The Kikkawa Jozo brewery is located in a national park near the Tanazawa Oyama mountain in Kanagawa, Japan. Long ago this mountain was called Afuri mountain and was considered a holy site due to the summit often being covered in a hazy fog, even on the clearest of days. Worshippers and farmers would travel to the Afuri mountain shrine to pray to the gods for rain. The mountain rains fall on the forest trees and soaks into the ground. Over many years, the raindrops will slowly percolate from the summit to the foot of the mountain and into an aquifer that naturally filters and purify the waters. This eons-old process has been filtering the blessed rain from the sacred mountain for generations. Even as the world changes this process is a source of consistency and permanence.
The Kikkawa Jozo (Brewery) has been around for over 100 years, located in Isehara city of Godo area which means “Door of the Gods”. At Kikkawa Jozo, we brew our sake by pumping naturally purified hard water from Afuri mountain from our carefully controlled 3 on-site wells. We use this water both for washing rice and brewing sake. It is common for rice to be shipped across the country for use in sake production, but the same cannot be said for the unique waters used for making sake. That is why water is known as a gift in the world of sake brewing.
In modern sake brewing, soft water is commonly thought to be the best for sake brewing, but we at Kikkawa Jozo brewery believe differently. In reality, hard water promotes yeast fermentation which enables sake to be brewed at very low temperatures. “Hard water” is water that contains a lot of minerals such as magnesium and calcium. Kikkawa’s well water has a hardness of 150-160, which is incredibly rare in Japan. This high mineral content is a direct result of the long journey the water takes as it filters from the door of the gods at the mountaintop to the natural stone aquifer at the base of Afuri mountain. By using the high mineral content water from Afuri mountain we can produce a uniquely refreshing sake with a distinct terroir.

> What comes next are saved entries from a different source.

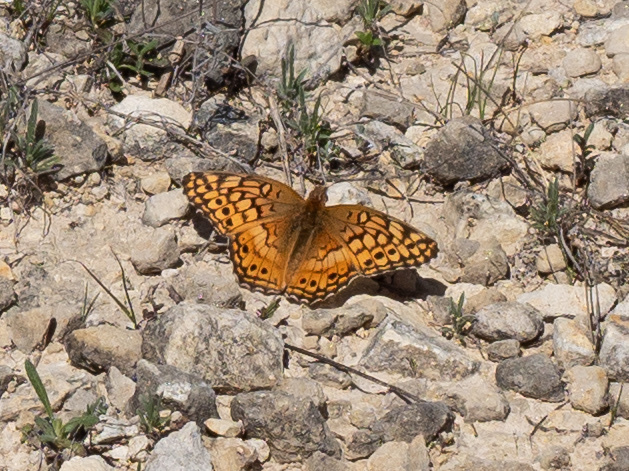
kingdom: Animalia
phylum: Arthropoda
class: Insecta
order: Lepidoptera
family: Nymphalidae
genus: Euptoieta
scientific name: Euptoieta claudia
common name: Variegated fritillary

In modern sake production is to common polish the rice, often times polishing away more than half of the rice grain. This is done because it is ‘safer’, that is to say, polishing away all the amino acids and fats in the brown rice outer layer reduces the risk of off-putting flavors being produced in the final sake. It takes a highly skilled brewmaster to work with these volatile compounds and produce good sake. By removing the majority of potentially problematic base components, brewers are often taking the safe path to ensure that their sake is acceptable. While this method is safe, it often results in high-polished sake being fairly similar, almost uniform with only minor differences from the sake yeast to contribute ethereal flavor suggestions. At Kikkawa Jozo, however, we have taken on the challenge of making “unpolished sake” (90% rice polishing rate). By using the Afuri mountain hard water we can brew at lower temperatures over a longer period of time to produce sake that is full of character. This process takes twice as much time, a tremendous amount of skill, and an absolute mountain of effort. The result is a beautiful-tasting sake that cannot be obtained anywhere else.